***** Passage for review *****

The bridge between the two is vulnerability. It’s how you get to the center and confront. Closing up (or preventing access to the bridge) closes us off from loved ones and from the future. But it all starts with you. Can you be vulnerable with yourself, shed your skin in front of your own eyes, and love what’s underneath? Because if not, how will you share that truth with someone else? Understand what lies beyond your walls so you are no longer afraid of it. We may be harboring things that are extremely painful to revisit. My dad once told me that if we practice enough times, we realize that the challenge at hand is not as scary as it once seemed. We will get there. We choose how our past defines us and have been told for so long that it’s a part of us, but it doesn’t have to be. It’s over and done with, so why does it trail behind? Because we haven’t been taught to let go.

*****

Activity 1 ▸ In the passage on vulnerability, what does the dad say we realize if we practice enough times?
Activity 2 ▸ Continue the passage on vulnerability from its last sentence.

***** Supplied data *****

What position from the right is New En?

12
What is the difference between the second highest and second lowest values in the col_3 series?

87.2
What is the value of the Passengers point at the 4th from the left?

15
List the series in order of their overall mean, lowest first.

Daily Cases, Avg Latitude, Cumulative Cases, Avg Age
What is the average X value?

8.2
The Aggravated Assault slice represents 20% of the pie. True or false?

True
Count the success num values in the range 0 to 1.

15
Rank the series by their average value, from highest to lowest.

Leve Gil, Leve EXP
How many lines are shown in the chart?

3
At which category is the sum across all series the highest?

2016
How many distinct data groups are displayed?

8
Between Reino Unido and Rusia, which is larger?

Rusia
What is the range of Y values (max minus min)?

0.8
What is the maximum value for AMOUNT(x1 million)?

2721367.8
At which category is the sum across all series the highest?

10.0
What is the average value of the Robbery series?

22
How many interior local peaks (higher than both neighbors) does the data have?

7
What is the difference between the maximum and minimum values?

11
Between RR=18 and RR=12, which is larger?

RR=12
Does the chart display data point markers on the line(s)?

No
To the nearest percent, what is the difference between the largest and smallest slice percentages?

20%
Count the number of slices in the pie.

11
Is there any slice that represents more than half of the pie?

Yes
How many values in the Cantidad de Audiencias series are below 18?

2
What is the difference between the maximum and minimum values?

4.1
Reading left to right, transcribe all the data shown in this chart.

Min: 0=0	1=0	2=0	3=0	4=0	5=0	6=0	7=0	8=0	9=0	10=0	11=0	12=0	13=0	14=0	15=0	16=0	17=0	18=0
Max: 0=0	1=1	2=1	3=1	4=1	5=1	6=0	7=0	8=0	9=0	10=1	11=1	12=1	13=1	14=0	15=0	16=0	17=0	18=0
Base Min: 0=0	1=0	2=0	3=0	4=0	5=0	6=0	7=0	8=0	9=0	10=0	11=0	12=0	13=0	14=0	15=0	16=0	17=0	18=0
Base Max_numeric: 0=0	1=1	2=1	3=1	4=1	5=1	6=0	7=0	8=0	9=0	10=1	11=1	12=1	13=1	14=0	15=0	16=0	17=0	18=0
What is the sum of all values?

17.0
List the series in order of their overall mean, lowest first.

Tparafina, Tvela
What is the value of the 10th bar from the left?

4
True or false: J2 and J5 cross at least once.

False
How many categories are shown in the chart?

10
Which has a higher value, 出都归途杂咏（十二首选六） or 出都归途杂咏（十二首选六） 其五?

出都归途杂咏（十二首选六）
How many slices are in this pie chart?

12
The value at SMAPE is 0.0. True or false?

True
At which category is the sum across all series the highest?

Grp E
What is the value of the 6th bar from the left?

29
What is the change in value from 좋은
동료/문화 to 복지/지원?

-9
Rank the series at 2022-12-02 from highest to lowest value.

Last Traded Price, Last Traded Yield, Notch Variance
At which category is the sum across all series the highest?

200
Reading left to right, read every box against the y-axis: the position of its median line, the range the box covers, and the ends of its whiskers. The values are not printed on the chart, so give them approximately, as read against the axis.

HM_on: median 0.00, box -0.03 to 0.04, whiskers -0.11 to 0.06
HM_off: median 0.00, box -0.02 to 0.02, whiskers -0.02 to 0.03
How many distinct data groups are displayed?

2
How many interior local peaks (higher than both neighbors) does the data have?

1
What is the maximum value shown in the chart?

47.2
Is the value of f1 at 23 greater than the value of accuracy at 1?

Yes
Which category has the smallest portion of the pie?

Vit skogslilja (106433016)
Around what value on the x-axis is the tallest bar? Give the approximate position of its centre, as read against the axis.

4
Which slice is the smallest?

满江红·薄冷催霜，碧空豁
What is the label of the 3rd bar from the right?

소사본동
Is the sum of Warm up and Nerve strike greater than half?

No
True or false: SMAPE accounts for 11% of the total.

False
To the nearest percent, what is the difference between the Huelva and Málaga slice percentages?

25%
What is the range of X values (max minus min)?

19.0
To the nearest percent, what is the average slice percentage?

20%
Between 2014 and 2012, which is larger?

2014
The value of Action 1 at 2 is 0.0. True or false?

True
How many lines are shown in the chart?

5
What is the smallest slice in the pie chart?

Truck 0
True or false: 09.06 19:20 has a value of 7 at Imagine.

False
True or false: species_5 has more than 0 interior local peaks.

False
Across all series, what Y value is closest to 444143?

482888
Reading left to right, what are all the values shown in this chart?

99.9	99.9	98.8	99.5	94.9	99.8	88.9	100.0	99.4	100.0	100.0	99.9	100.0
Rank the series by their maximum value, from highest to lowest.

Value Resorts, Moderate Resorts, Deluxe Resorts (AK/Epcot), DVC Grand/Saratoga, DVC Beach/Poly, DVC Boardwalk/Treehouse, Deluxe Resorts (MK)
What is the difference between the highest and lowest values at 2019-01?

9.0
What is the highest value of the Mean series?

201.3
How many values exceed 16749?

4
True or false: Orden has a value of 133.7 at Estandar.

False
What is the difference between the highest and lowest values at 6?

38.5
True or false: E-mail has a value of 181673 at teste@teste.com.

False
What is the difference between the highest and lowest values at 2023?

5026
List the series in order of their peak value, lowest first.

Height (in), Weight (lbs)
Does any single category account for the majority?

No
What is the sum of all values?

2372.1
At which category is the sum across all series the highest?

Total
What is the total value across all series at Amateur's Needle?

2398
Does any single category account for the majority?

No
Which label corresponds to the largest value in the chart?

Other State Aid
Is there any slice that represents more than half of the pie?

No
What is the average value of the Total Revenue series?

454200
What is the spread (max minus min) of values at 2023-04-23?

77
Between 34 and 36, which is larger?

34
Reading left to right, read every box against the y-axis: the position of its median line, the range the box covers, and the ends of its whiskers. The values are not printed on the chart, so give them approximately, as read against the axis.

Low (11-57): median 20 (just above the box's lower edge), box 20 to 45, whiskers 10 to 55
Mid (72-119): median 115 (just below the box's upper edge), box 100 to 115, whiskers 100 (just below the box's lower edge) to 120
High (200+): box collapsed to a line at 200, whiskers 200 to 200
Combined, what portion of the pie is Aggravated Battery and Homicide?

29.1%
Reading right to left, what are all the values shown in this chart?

*****

Response 1 ▸ The challenge at hand is not as scary as it once seemed.

Response 2 ▸
Surrender to your entirety in the way a great waterfall surrenders to its drop into the unknown, but understanding it will enter into a new body of water. Or the sun descending every night into darkness, knowing it will come up on the other side. Feel it so it can fall away, so you can become again. Allow yourself to grieve and allow it to heal you. Acknowledge the misfortunes and the blessings that came from them. Offer peace to your past in exchange for a lesson- that’s what you take with you. Self-sovereign and no longer existing in that timeline. You’re only a product of your past indirectly. You make the choice of what you’ll take with you.
Allow your past self to leave. You’re allowed to leave behind what was toxic. Rise from it like the phoenix. Leave room for the fact that you change every day. Reborn every morning.
Getting to know yourself is like getting to know another. That definitely doesn’t happen overnight. It’s not ‘one day I’ll get there, but for now I’m like this’. It requires time, contemplation, attention and silence. Devote yourself to your self. Put in the effort to change the person you were before. Question everything- it’s a lot of, “why am I like this?”. Be picky and choosy about what you want apart of you. Let go of what no longer serves you or exists in the vibration of who you are becoming.
The complicated part is putting this into practice. The past is very sneaky. How do we draw the line? Can we cut it off completely?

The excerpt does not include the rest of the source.